Her plan was quickly dismissed by the legislature. But lawmakers then stalemated over what to put in its place. The House approved $155 million. The Senate countered with $72 million--for one year only. The House rejected the Senate's plan. As the session ground on, figures filled the air like confetti: $108 million, $128 million, $95 million, $82 million, $92 million. With the state's rainy day fund already depleted, one plan would have tapped the state highway fund, another the state pension fund.

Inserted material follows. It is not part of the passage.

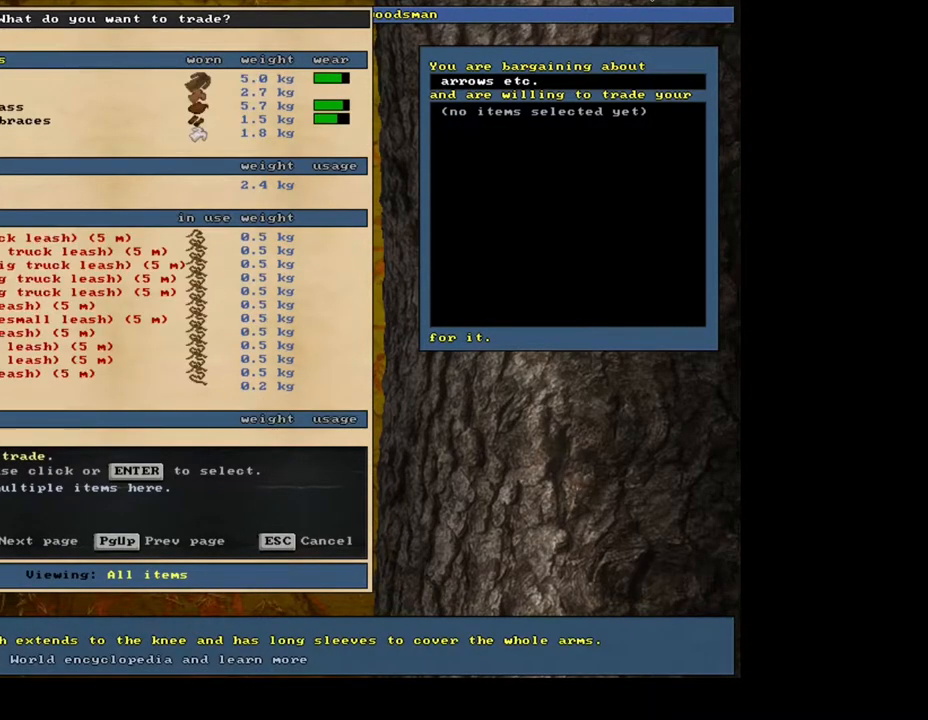
{"keys": [], "mouse": [], "events": []}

Finally, having fought itself to a draw, the legislature adjourned. "To paraphrase Aesop: The mountain labored and brought forth nothing at all," an irritated Judge Bullock would later write.
FEAR FACTOR
In the legislative melee, some moderate Republicans had stuck their necks out--only to pay a political price. One was first-termer Bill Kassebaum. The son of former Kansas Republican Senator Nancy Kassebaum Baker and grandson of legendary GOP Governor Alf Landon, Bill Kassebaum is a rancher and assistant county prosecutor. His hometown of Burdick, population 60, is so small that its high school has been boarded up since 1957."I was so upset with the representation we had, ducking the issues," he says. So in 2002, Kassebaum challenged the incumbent Republican state representative, Shari Weber. He ran a Mr. Smith Goes to Washington kind of campaign, saying up front that he would be open to tax increases in order to resolve the state's school finance problem. Against the odds, he won the primary--by 145 votes--and went to the Kansas House.

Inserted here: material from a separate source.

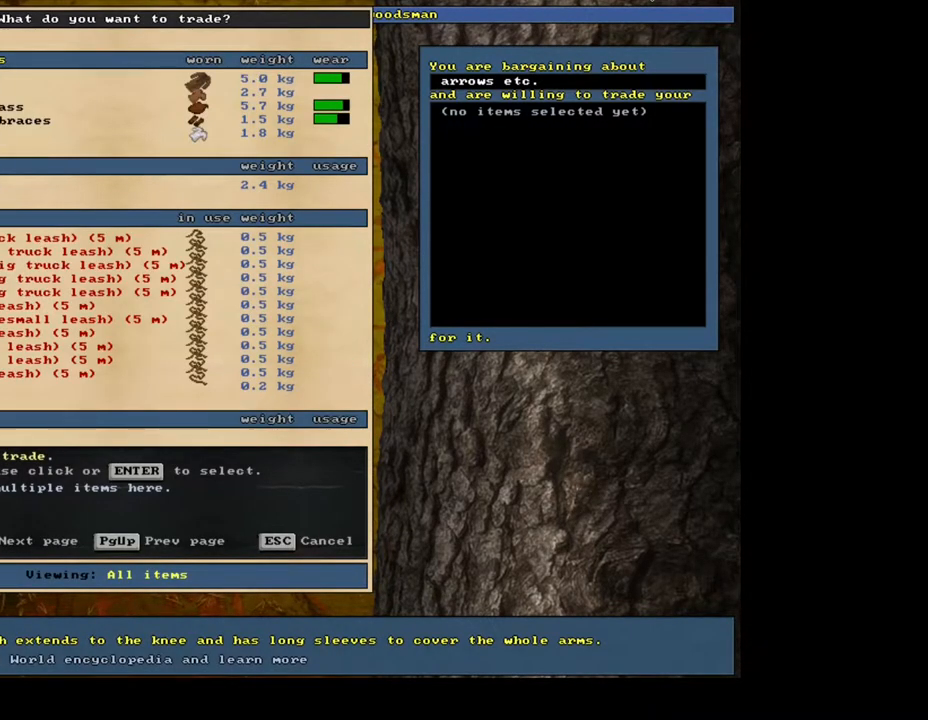
{"keys": [], "mouse": [], "events": [[233, "escape", "down"], [333, "escape", "up"]]}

Kassebaum was as good as his word. He put together a bipartisan coalition to pass the $155 million House plan. The money was to come from increased state sales and income taxes. All 45 House Democrats and 36 of its moderate Republicans voted for it. Forty-three conservative Republicans voted against it.
But Kassebaum's bill died in the Senate. And when he ran for reelection in the 2004 primary, he again faced Weber, who ran as an anti-tax, anti-abortion social conservative. She had financial support from the Kansas Club for Growth, an offshoot of the anti-tax, Washington-based Club for Growth, and beat Kassebaum by 288 votes. "It's easy to influence people on fear," he says. "It's difficult to counter that."
Where does Kansas go from here? If its legislature couldn't pass even 15 percent of the $1 billion ordered by the court, can it come up with a full billion? It seems doubtful, although Judge Bullock pointedly noted that the money could be raised simply by rescinding tax cuts passed in recent years.
House Speaker Doug Mays says flatly that the $1 billion "isn't going to happen, or anywhere close to it." He does venture that it is "possible to go up to $200 million or so," given an improving Kansas economy and saving on other social programs.
Bullock's order does offer some leeway. It says, "there must be literally hundreds of ways" the legislature could structure an acceptable formula. Moreover, the judge took pains to say that he isn't demanding that every student receive exactly the same amount of support. He just insists that any deviation be justified by a "rational explanation premised on the varying actual costs incurred in providing essentially equal educational opportunities for each of those children."
It's possible that the adequacy suits could ultimately be the catalyst for broader educational reforms. But attorney Al Lindseth thinks that whatever Kansas and other states decide to do, they would be well advised to have lawyers sitting at their elbows. He adds: "There are more ways than [just] money to skin this cat."
Kansas--and states around the country--may have to look at every one of them.